WORK REQUEST
Every line of the material is to be set down again without any change.

RECORDS FOR THE TASK
====

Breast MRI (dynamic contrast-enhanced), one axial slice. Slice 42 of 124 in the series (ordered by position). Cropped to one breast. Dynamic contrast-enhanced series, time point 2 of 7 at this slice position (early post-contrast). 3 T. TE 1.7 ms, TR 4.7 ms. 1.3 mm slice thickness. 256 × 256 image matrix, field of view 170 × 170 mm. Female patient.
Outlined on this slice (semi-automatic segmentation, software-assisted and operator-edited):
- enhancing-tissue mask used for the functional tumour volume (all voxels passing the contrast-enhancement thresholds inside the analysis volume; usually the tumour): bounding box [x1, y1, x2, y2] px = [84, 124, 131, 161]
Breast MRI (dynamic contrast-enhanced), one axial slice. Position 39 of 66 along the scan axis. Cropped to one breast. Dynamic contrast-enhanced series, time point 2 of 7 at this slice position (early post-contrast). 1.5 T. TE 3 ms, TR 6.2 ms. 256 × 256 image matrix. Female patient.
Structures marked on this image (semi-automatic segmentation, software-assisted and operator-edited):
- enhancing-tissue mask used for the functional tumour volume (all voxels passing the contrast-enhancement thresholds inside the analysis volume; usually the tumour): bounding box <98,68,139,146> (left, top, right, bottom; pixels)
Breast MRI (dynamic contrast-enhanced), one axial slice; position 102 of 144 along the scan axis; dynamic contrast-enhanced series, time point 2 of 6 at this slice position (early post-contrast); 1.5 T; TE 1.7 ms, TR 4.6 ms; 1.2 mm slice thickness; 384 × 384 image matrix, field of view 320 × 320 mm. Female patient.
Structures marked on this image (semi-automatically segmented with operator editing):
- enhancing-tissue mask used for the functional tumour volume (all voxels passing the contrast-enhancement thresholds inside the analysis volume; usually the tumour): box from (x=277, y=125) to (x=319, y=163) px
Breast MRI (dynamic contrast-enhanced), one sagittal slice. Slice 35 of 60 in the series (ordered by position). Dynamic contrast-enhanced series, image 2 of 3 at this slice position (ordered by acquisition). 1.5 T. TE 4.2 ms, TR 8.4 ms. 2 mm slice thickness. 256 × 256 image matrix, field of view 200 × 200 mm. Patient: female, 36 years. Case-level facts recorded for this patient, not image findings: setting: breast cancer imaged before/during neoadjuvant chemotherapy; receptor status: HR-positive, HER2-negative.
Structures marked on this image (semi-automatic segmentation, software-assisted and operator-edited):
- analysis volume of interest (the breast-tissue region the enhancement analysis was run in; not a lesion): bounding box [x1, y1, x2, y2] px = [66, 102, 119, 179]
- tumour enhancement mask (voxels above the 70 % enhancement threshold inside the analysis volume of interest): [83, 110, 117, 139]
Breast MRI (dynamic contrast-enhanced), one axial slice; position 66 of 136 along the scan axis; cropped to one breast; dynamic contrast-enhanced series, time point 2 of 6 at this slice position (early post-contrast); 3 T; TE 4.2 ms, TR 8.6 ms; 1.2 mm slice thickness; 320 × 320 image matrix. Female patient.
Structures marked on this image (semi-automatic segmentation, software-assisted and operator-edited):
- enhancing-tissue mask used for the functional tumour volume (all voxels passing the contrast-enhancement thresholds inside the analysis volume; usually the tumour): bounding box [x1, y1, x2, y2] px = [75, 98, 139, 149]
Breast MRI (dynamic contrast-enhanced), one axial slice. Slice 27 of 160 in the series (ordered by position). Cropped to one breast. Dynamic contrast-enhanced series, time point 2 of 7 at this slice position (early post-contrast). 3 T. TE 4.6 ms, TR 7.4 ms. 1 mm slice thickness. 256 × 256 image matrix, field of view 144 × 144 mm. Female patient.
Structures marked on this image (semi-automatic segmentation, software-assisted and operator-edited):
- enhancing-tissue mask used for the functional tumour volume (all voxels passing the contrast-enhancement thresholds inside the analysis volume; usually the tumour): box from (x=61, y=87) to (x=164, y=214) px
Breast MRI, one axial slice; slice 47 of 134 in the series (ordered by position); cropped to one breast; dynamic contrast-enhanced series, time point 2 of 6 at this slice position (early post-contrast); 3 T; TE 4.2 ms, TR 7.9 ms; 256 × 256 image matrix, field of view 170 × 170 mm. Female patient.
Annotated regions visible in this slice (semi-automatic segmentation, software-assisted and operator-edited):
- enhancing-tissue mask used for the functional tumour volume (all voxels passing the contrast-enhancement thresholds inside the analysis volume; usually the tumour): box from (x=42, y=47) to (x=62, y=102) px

====

RESULT
Breast MRI (dynamic contrast-enhanced), one axial slice. Slice 42 of 124 in the series (ordered by position). Cropped to one breast. Dynamic contrast-enhanced series, time point 2 of 7 at this slice position (early post-contrast). 3 T. TE 1.7 ms, TR 4.7 ms. 1.3 mm slice thickness. 256 × 256 image matrix, field of view 170 × 170 mm. Female patient.
Outlined on this slice (semi-automatic segmentation, software-assisted and operator-edited):
- enhancing-tissue mask used for the functional tumour volume (all voxels passing the contrast-enhancement thresholds inside the analysis volume; usually the tumour): bounding box [x1, y1, x2, y2] px = [84, 124, 131, 161]
Breast MRI (dynamic contrast-enhanced), one axial slice. Position 39 of 66 along the scan axis. Cropped to one breast. Dynamic contrast-enhanced series, time point 2 of 7 at this slice position (early post-contrast). 1.5 T. TE 3 ms, TR 6.2 ms. 256 × 256 image matrix. Female patient.
Structures marked on this image (semi-automatic segmentation, software-assisted and operator-edited):
- enhancing-tissue mask used for the functional tumour volume (all voxels passing the contrast-enhancement thresholds inside the analysis volume; usually the tumour): bounding box <98,68,139,146> (left, top, right, bottom; pixels)
Breast MRI (dynamic contrast-enhanced), one axial slice; position 102 of 144 along the scan axis; dynamic contrast-enhanced series, time point 2 of 6 at this slice position (early post-contrast); 1.5 T; TE 1.7 ms, TR 4.6 ms; 1.2 mm slice thickness; 384 × 384 image matrix, field of view 320 × 320 mm. Female patient.
Structures marked on this image (semi-automatically segmented with operator editing):
- enhancing-tissue mask used for the functional tumour volume (all voxels passing the contrast-enhancement thresholds inside the analysis volume; usually the tumour): box from (x=277, y=125) to (x=319, y=163) px
Breast MRI (dynamic contrast-enhanced), one sagittal slice. Slice 35 of 60 in the series (ordered by position). Dynamic contrast-enhanced series, image 2 of 3 at this slice position (ordered by acquisition). 1.5 T. TE 4.2 ms, TR 8.4 ms. 2 mm slice thickness. 256 × 256 image matrix, field of view 200 × 200 mm. Patient: female, 36 years. Case-level facts recorded for this patient, not image findings: setting: breast cancer imaged before/during neoadjuvant chemotherapy; receptor status: HR-positive, HER2-negative.
Structures marked on this image (semi-automatic segmentation, software-assisted and operator-edited):
- analysis volume of interest (the breast-tissue region the enhancement analysis was run in; not a lesion): bounding box [x1, y1, x2, y2] px = [66, 102, 119, 179]
- tumour enhancement mask (voxels above the 70 % enhancement threshold inside the analysis volume of interest): [83, 110, 117, 139]
Breast MRI (dynamic contrast-enhanced), one axial slice; position 66 of 136 along the scan axis; cropped to one breast; dynamic contrast-enhanced series, time point 2 of 6 at this slice position (early post-contrast); 3 T; TE 4.2 ms, TR 8.6 ms; 1.2 mm slice thickness; 320 × 320 image matrix. Female patient.
Structures marked on this image (semi-automatic segmentation, software-assisted and operator-edited):
- enhancing-tissue mask used for the functional tumour volume (all voxels passing the contrast-enhancement thresholds inside the analysis volume; usually the tumour): bounding box [x1, y1, x2, y2] px = [75, 98, 139, 149]
Breast MRI (dynamic contrast-enhanced), one axial slice. Slice 27 of 160 in the series (ordered by position). Cropped to one breast. Dynamic contrast-enhanced series, time point 2 of 7 at this slice position (early post-contrast). 3 T. TE 4.6 ms, TR 7.4 ms. 1 mm slice thickness. 256 × 256 image matrix, field of view 144 × 144 mm. Female patient.
Structures marked on this image (semi-automatic segmentation, software-assisted and operator-edited):
- enhancing-tissue mask used for the functional tumour volume (all voxels passing the contrast-enhancement thresholds inside the analysis volume; usually the tumour): box from (x=61, y=87) to (x=164, y=214) px
Breast MRI, one axial slice; slice 47 of 134 in the series (ordered by position); cropped to one breast; dynamic contrast-enhanced series, time point 2 of 6 at this slice position (early post-contrast); 3 T; TE 4.2 ms, TR 7.9 ms; 256 × 256 image matrix, field of view 170 × 170 mm. Female patient.
Annotated regions visible in this slice (semi-automatic segmentation, software-assisted and operator-edited):
- enhancing-tissue mask used for the functional tumour volume (all voxels passing the contrast-enhancement thresholds inside the analysis volume; usually the tumour): box from (x=42, y=47) to (x=62, y=102) px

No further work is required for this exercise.